On successful completion of both the Superior transaction and Catalyst’s acquisition of Vango, Superior shareholders will own approximately 23% of the enlarged Catalyst.

“This is the transaction that Superior and Catalyst shareholders have been looking for. It is a logical consolidation that offers significant potential for operating synergies while also lowering risk,” said Catalyst MD James Champion de Crespigny.

“The combination of the large resources, big processing capacity and considerable exploration upside gives the combined group genuine scale, long mine life, strong cashflow and outstanding growth prospects, all in the heart of a world-class gold belt in Western Australia. We think this will better appeal to all investors.

“The Plutonic Gold Belt is significant by any world measure. It has historically hosted high-quality deposits, i.e. Timor was over 800 000 oz at 7.5 g/t. This consolidation joins the high-grade Trident and K2 ore bodies, which have 517 000 oz at over 8 g/t gold, and significant potential to grow, with underutilised infrastructure.

“The industrial logic makes sense to all parties.”

The enlarged Catalyst will control three high-grade, highly prospective gold assets, including the enlarged Plutonic-Marymia project, a large tenement package in Victoria, and a strategic tenement package in Tasmania.

Superior president and CEO Chris Jordaan said the company was pleased to offer shareholders the opportunity that had been long proposed, namely the consolidation of the Plutonic-Marymia gold belt, with a meaningful immediate premium, diversification of assets and cash flow, and logically, a listing on the ASX.

“We believe the Transaction will create a strong platform from which to advance the development of the Plutonic underground mine and surrounding openpit projects,” Jordaan said on Friday.

“Shareholders will also benefit from Catalyst’s strong Australian shareholder register, financial strength and portfolio of exploration projects. We would like to thank our indigenous partners, the Jiddi-Jiddi and Gingirana, for all of their support. I am confident that, when completed, this transaction will mean an even stronger future for Plutonic.

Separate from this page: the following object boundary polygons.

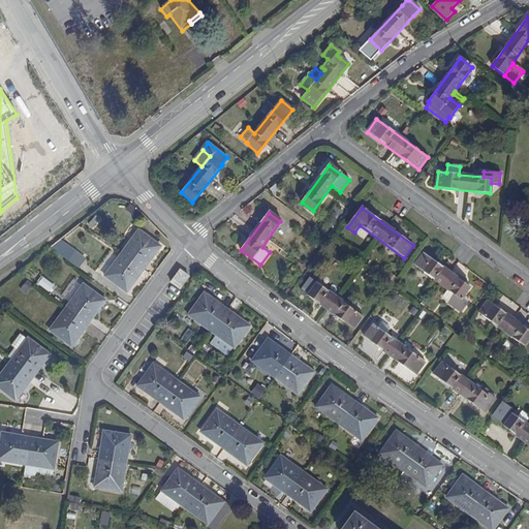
[(99,219),(95,215),(88,224),(93,227),(99,219)]
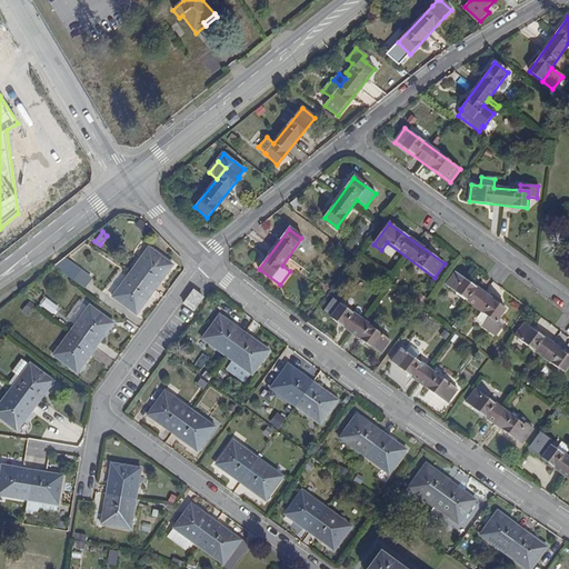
[(148,249),(112,298),(136,315),(172,266),(148,249)]
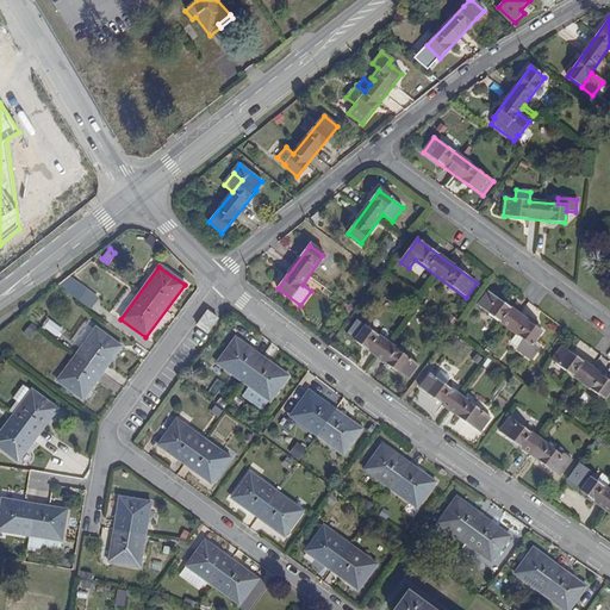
[(78,299),(86,286),(74,278),(62,286),(78,299)]
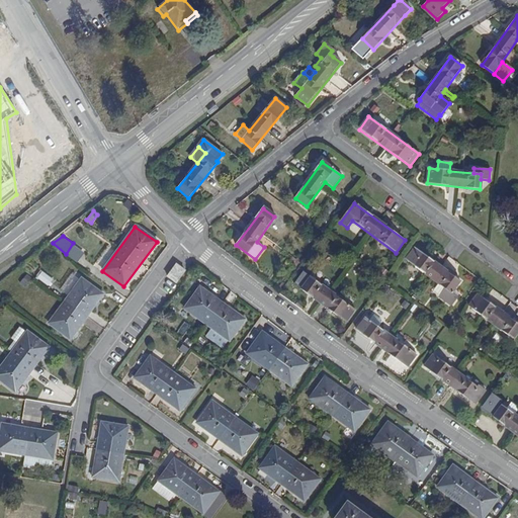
[(408,261),(438,284),(445,288),(440,295),(440,299),(449,306),(452,305),(457,297),(451,293),(453,290),(460,281),(417,249),(408,261)]
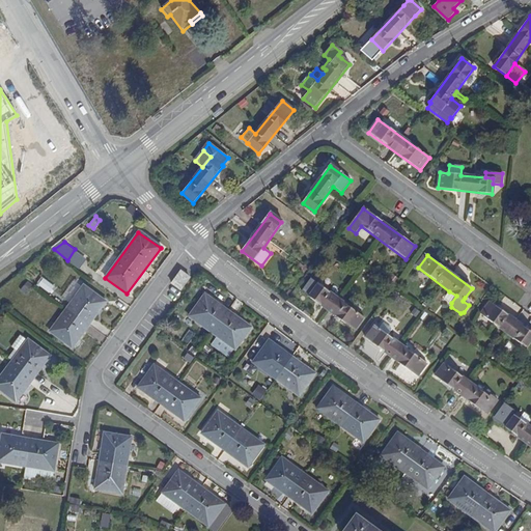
[(180,273),(172,285),(179,291),(190,279),(180,273)]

Catalyst will bring to Plutonic a team with international mining experience, a proven track record of exploration success and the financial resources to develop the district.”

The Superior transaction is subject to a number of conditions, including Superior shareholder approval and the necessary regulatory, stock exchange and court approvals.


The agreement would also require Catalyst to raise A$20-million in financing within 30 days of the agreement, with the pricing and timing of the capital raise yet to be determined.

Catalyst said that its shareholder and joint venture partner Hancock Prospecting had agreed to continue to support the company by maintaining its pro-rata shareholding in Catalyst through the capital raise.